INPUT:
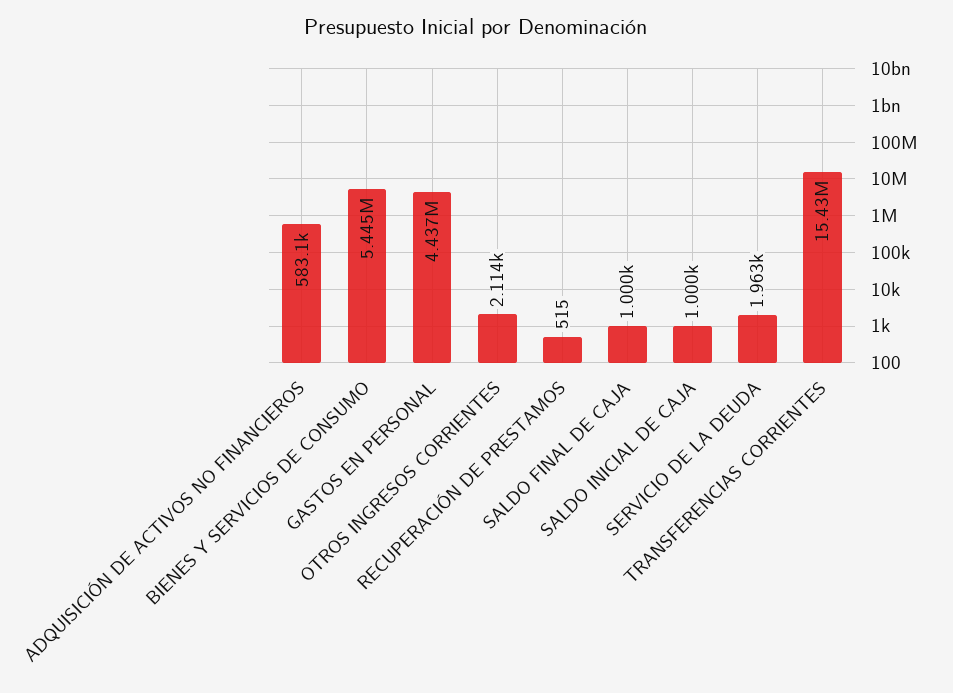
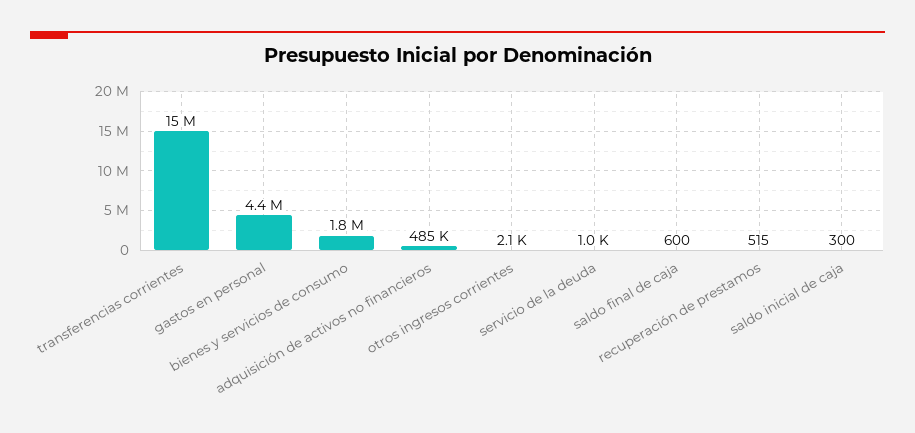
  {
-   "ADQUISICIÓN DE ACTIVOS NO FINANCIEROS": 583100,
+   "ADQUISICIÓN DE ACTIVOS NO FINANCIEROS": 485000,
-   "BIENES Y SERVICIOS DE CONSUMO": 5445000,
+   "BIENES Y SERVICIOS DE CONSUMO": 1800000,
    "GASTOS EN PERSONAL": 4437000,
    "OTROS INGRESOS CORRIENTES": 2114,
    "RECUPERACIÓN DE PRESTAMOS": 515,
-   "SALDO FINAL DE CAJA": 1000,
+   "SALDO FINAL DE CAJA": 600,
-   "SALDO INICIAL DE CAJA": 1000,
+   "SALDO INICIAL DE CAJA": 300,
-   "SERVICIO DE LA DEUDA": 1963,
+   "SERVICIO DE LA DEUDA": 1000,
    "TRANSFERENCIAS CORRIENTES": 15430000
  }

==

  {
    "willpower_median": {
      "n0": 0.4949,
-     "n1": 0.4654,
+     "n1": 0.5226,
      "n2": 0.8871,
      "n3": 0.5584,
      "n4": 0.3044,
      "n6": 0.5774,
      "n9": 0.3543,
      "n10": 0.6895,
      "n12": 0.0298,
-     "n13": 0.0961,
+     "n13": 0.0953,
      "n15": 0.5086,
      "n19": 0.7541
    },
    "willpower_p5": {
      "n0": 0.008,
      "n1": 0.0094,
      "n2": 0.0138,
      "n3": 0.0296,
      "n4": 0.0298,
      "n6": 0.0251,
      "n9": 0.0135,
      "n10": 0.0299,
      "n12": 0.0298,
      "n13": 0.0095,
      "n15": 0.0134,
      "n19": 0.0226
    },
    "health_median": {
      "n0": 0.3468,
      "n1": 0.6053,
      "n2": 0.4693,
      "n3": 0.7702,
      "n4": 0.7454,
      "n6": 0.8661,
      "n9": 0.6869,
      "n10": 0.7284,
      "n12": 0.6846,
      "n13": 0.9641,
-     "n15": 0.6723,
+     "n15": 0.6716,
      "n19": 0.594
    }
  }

* * *

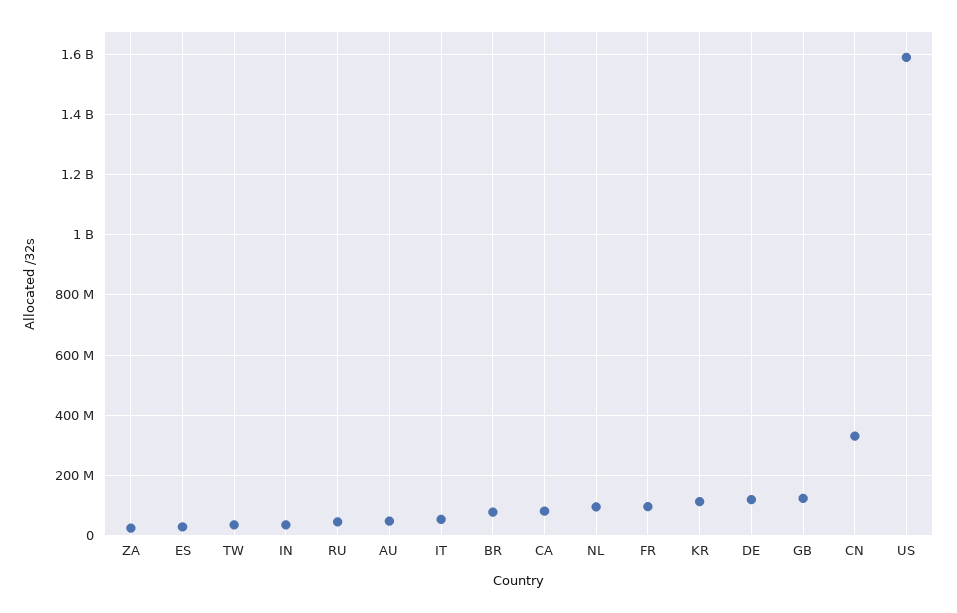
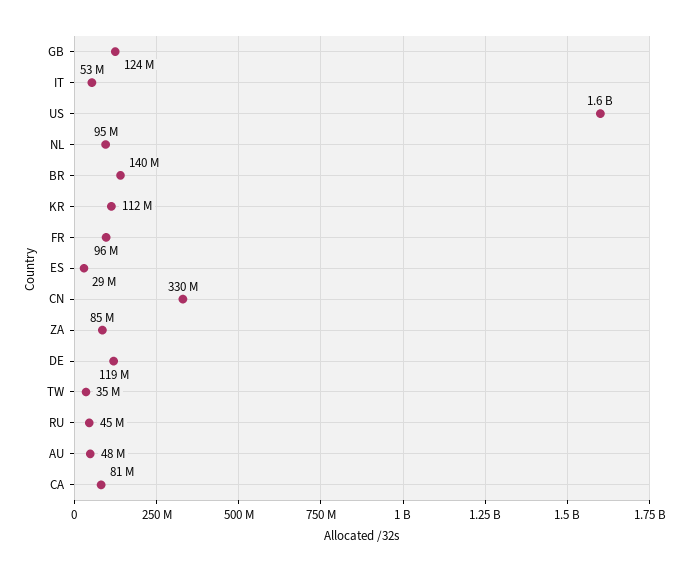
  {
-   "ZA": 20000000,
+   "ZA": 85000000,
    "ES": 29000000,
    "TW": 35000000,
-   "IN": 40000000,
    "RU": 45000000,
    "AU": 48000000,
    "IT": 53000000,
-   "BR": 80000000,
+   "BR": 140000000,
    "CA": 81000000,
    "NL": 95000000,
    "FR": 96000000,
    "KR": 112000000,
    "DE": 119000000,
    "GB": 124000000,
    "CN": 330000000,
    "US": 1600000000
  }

PROMPT:
Search the listing above for the word "CONSUMO", and copy every line that has it.

RESPONSE BOX:
-   "BIENES Y SERVICIOS DE CONSUMO": 5445000,
+   "BIENES Y SERVICIOS DE CONSUMO": 1800000,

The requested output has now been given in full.